Он поклонился ему до земли, и черные крылья рясы распростерлись, как исполинские крылья нетопыря, и алмазная панагия с портретом царя и распятием, ударившись об пол, звякнула. Омерзение наполнило душу царевича, холод пробежал по телу его, как от прикосновения гадины. Он хотел оттолкнуть его, ударить, плюнуть в лицо, но не мог пошевелиться, как будто в оцепенении страшного сна. И ему казалось, что уже не плут «Федоска мизерный», а кто-то сильный, грозный, царственный лежит у ног его – тот, кто был орлом и стал ночным нетопырем – не сама ли Церковь, царству покоренная, обесчещенная? И сквозь омерзение, сквозь ужас безумный восторг, упоение властью кружили ему голову. Словно кто-то подымал его на черных исполинских крыльях ввысь, показывал все царства мира и всю славу их и говорил: «Все это дам тебе, если, падши, поклонишься мне».

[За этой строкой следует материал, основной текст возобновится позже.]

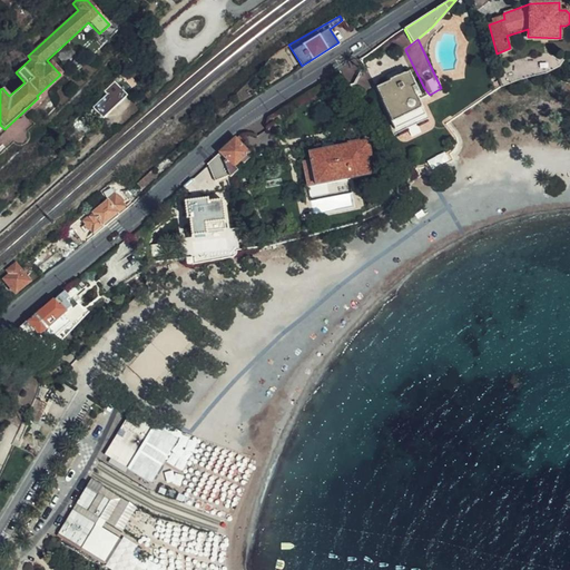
[(75,55),(67,46),(55,57),(62,66),(75,55)]
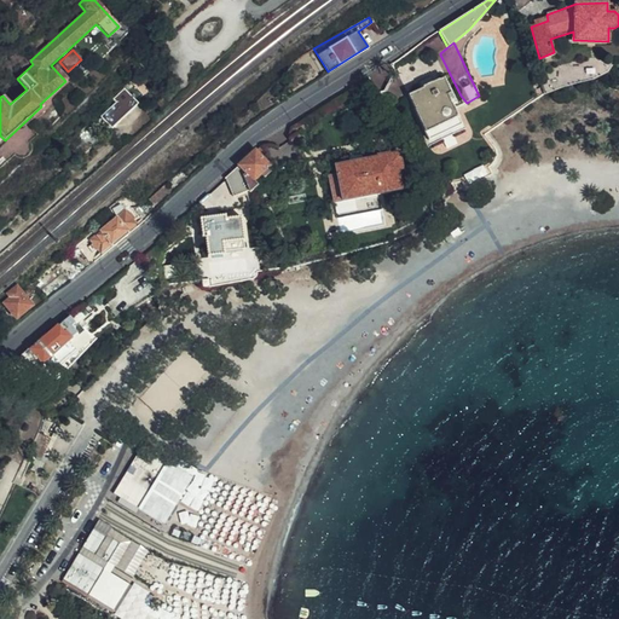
[(133,77),(128,82),(140,96),(144,91),(133,77)]
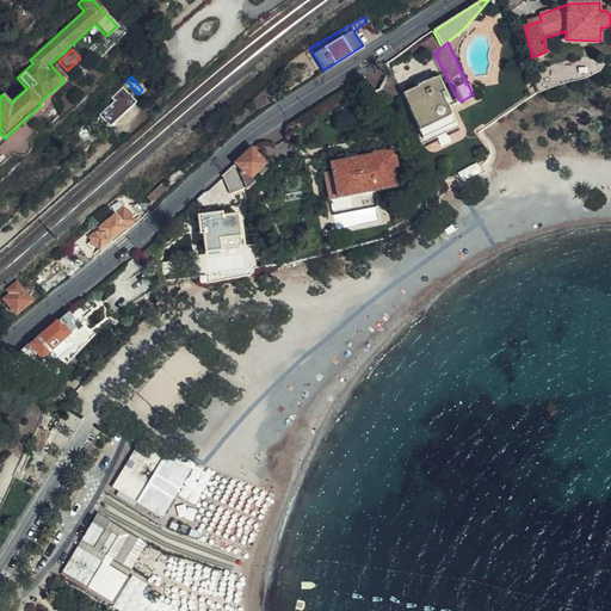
[(436,137),(446,133),(445,128),(455,123),(446,105),(449,103),(438,79),(432,81),(431,80),(417,86),(418,88),(403,94),(424,137),(433,133),(436,137)]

Угли в камельке едва рдели под пеплом. Синее сердце спиртового пламени едва трепетало. И синее пламя лунной вьюги померкло за окнами. Кто-то бледными очами заглядывал в окна. И цветы мороза на стеклах белели, как призраки мертвых цветов.
Когда царевич опомнился, никого уже не было в комнате. Федоска исчез, точно сквозь землю провалился или рассеялся в воздухе.
«Что он тут врал? Что он бредил? – подумал Алексей, как будто просыпаясь от сна. – Белый клобук… Венец Мономахов… Сумасшествие, меленколия… И почем он знает, почем знает, что отец умрет? Откуда взял? Сколько раз в живых быть не чаяли, а Бог миловал…»
Вдруг вспомнил слова Кикина из давешней беседы:
– Отец твой не болен тяжко. Исповедуется и причащается нарочно, являя людям, что гораздо болен, а все притвор; тебя и других испытывает, каковы-то будете, когда его не станет. Знаешь басню: собралися мыши кота хоронить, скачут, пляшут, а он как прыгнет да цапнет – и пляска стала… Что же причащается, то у него закон на свою стать, не на мышиную…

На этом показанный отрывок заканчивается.